▶ Quoted passage
╭──
Saturday, April 28, 2018

Minions of the Moon


Richard Bowes
Completed 4/28/2018, Reviewed 4/28/2018
3 stars

This book started out as a novella which won the World Fantasy Award in 1998.  Bowes expanded it into a full novel and it won the Lambda Literary Award for SF/Fantasy/Horror in 2000.  It’s sort of an urban fantasy about a man with a shadow self or doppelganger.  It was a strange story.  I felt like the author couldn’t make up his mind on whether the doppelganger was real or imaginary.  At times nobody saw it; other times people would report to Kevin, the main character, that they thought they had seen him somewhere where Kevin wasn’t.  Other times people saw the two of them together.  It was very confusing, and although I have a good suspension of disbelief, I couldn’t tell what was real outside of Kevin’s frame of reference and what wasn’t.  Maybe that was the point.


The basic plot is that Kevin grows up in ‘50s with an alcoholic mother in an extended Irish family in Boston.  She has a shadow.  He can tell the difference between his real mother and the shadow.  His grandfather had this ‘gift’ and it turns out, so does Kevin.  He starts abusing drugs and alcohol.  He sells his body to lecherous men at the YMCA for money to fuel his addictions.  Eventually he goes to New York where his lifestyle nearly gets him killed a few times.  The theme of the story is can Kevin’s real self and shadow self ever become reconciled.
╰──
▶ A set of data
╭──
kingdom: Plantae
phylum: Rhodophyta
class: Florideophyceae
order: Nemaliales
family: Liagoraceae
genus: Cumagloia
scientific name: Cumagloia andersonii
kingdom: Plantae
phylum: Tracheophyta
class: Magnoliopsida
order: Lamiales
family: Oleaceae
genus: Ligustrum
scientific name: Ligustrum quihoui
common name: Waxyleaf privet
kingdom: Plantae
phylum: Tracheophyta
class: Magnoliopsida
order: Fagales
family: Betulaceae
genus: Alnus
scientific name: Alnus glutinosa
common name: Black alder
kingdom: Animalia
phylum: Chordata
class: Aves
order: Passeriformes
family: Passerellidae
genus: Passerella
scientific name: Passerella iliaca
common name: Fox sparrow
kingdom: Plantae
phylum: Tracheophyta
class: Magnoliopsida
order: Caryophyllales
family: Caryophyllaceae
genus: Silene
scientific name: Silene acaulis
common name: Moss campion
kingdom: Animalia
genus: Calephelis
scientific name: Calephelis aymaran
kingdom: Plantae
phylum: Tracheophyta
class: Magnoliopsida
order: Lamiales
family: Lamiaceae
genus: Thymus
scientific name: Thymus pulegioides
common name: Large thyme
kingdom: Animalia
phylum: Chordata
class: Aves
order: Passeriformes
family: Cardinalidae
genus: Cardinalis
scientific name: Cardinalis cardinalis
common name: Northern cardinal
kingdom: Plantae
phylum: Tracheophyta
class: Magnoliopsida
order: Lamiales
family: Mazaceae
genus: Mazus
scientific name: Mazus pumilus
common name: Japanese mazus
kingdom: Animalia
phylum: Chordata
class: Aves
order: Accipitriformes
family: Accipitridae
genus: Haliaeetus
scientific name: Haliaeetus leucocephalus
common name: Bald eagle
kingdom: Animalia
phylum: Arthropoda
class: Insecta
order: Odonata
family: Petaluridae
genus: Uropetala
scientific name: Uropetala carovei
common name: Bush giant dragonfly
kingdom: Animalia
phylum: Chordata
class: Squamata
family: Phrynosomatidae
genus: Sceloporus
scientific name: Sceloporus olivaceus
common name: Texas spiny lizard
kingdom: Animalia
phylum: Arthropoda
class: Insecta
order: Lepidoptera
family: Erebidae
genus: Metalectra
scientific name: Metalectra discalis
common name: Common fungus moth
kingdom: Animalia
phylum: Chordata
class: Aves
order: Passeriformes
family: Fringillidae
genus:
╰──
▶ Directions for this task
From the review of Minions of the Moon, copy out the passage between "Saturday, April 28, 2018" and "was the point.", inclusive.

▶ Solution to the exercise
Saturday, April 28, 2018

Minions of the Moon


Richard Bowes
Completed 4/28/2018, Reviewed 4/28/2018
3 stars

This book started out as a novella which won the World Fantasy Award in 1998.  Bowes expanded it into a full novel and it won the Lambda Literary Award for SF/Fantasy/Horror in 2000.  It’s sort of an urban fantasy about a man with a shadow self or doppelganger.  It was a strange story.  I felt like the author couldn’t make up his mind on whether the doppelganger was real or imaginary.  At times nobody saw it; other times people would report to Kevin, the main character, that they thought they had seen him somewhere where Kevin wasn’t.  Other times people saw the two of them together.  It was very confusing, and although I have a good suspension of disbelief, I couldn’t tell what was real outside of Kevin’s frame of reference and what wasn’t.  Maybe that was the point.